Dataset records
______

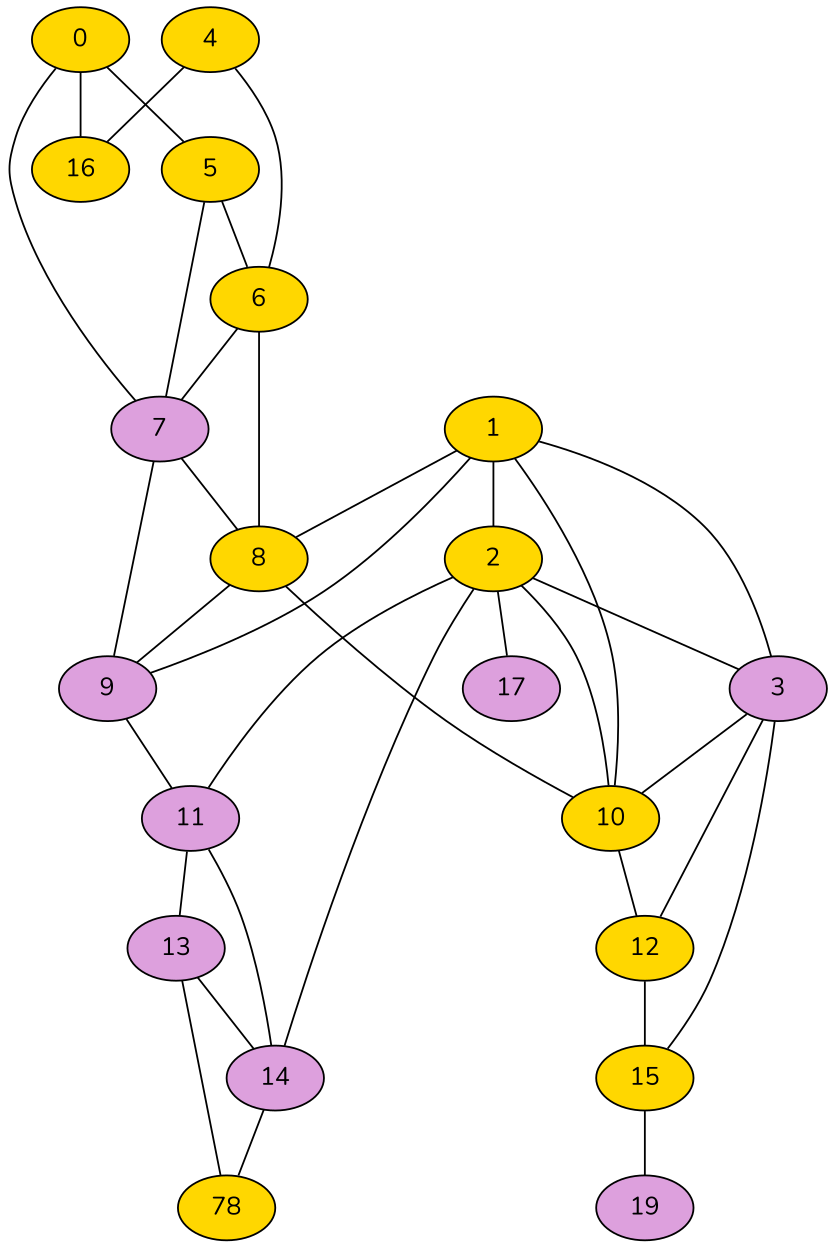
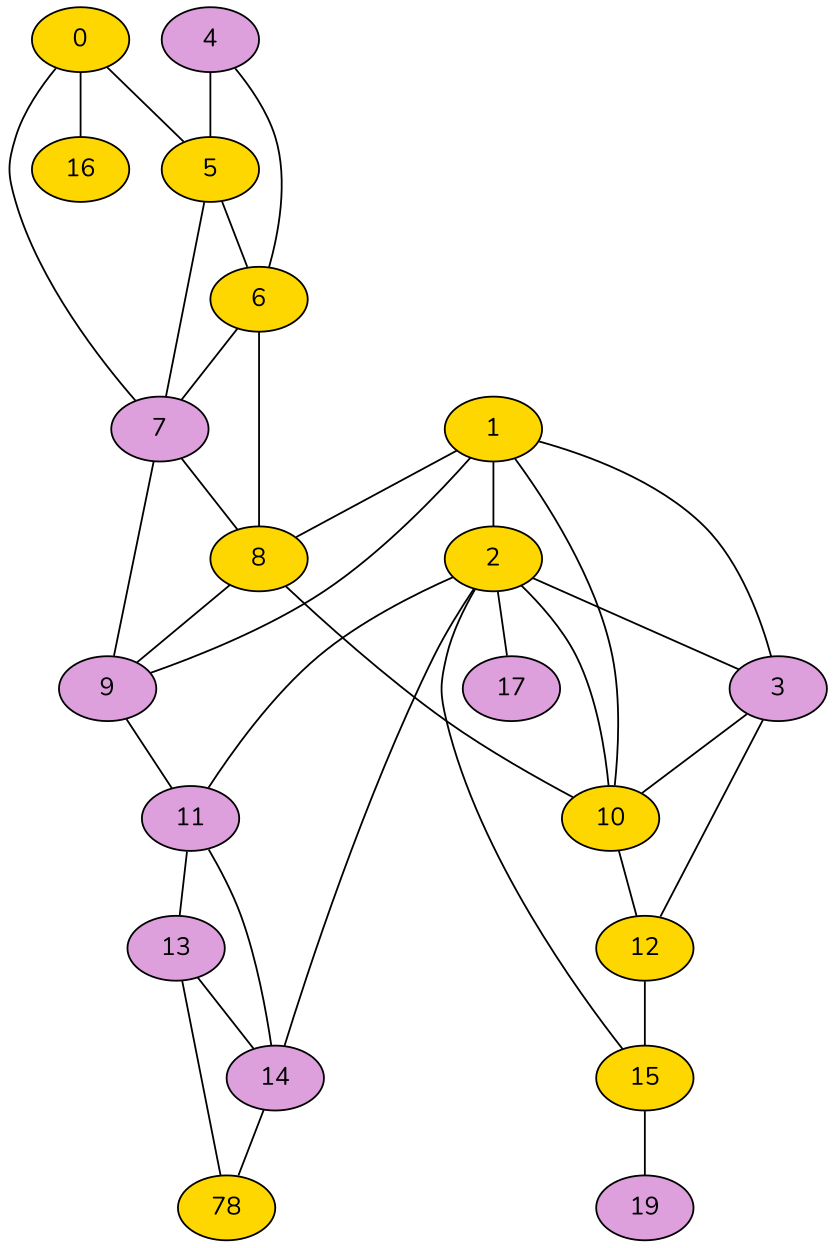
  digraph {
    fontname=Nunito
    node [fillcolor=gold fontname=Nunito shape=ellipse style=filled]
    edge [dir=none fontname=Nunito]
    0
    5
    7 [fillcolor=plum]
    16
    6
    8
    9 [fillcolor=plum]
    1
    2
    10
    3 [fillcolor=plum]
    11 [fillcolor=plum]
    14 [fillcolor=plum]
    17 [fillcolor=plum]
    12
    15
    13 [fillcolor=plum]
    n18 [label=78]
    19 [fillcolor=plum]
-   4
+   4 [fillcolor=plum]
    0 -> 5
    0 -> 7
    0 -> 16
    5 -> 7
    5 -> 6
    7 -> 8
    7 -> 9
    6 -> 7
    6 -> 8
    8 -> 9
    8 -> 10
    9 -> 11
    1 -> 8
    1 -> 9
    1 -> 2
    1 -> 10
    1 -> 3
    2 -> 10
    2 -> 3
    2 -> 11
    2 -> 14
    2 -> 17
    10 -> 12
    3 -> 10
    3 -> 12
-   3 -> 15
+   2 -> 15
    11 -> 14
    11 -> 13
    14 -> n18
    12 -> 15
    15 -> 19
    13 -> 14
    13 -> n18
-   4 -> 16
+   4 -> 5
    4 -> 6
  }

______

Substitute "Arial" for each "Nunito" in all of the material above, changing nothing else. Leave the pictures out of your answer.

  digraph {
    fontname=Arial
    node [fillcolor=gold fontname=Arial shape=ellipse style=filled]
    edge [dir=none fontname=Arial]
    0
    5
    7 [fillcolor=plum]
    16
    6
    8
    9 [fillcolor=plum]
    1
    2
    10
    3 [fillcolor=plum]
    11 [fillcolor=plum]
    14 [fillcolor=plum]
    17 [fillcolor=plum]
    12
    15
    13 [fillcolor=plum]
    n18 [label=78]
    19 [fillcolor=plum]
-   4
+   4 [fillcolor=plum]
    0 -> 5
    0 -> 7
    0 -> 16
    5 -> 7
    5 -> 6
    7 -> 8
    7 -> 9
    6 -> 7
    6 -> 8
    8 -> 9
    8 -> 10
    9 -> 11
    1 -> 8
    1 -> 9
    1 -> 2
    1 -> 10
    1 -> 3
    2 -> 10
    2 -> 3
    2 -> 11
    2 -> 14
    2 -> 17
    10 -> 12
    3 -> 10
    3 -> 12
-   3 -> 15
+   2 -> 15
    11 -> 14
    11 -> 13
    14 -> n18
    12 -> 15
    15 -> 19
    13 -> 14
    13 -> n18
-   4 -> 16
+   4 -> 5
    4 -> 6
  }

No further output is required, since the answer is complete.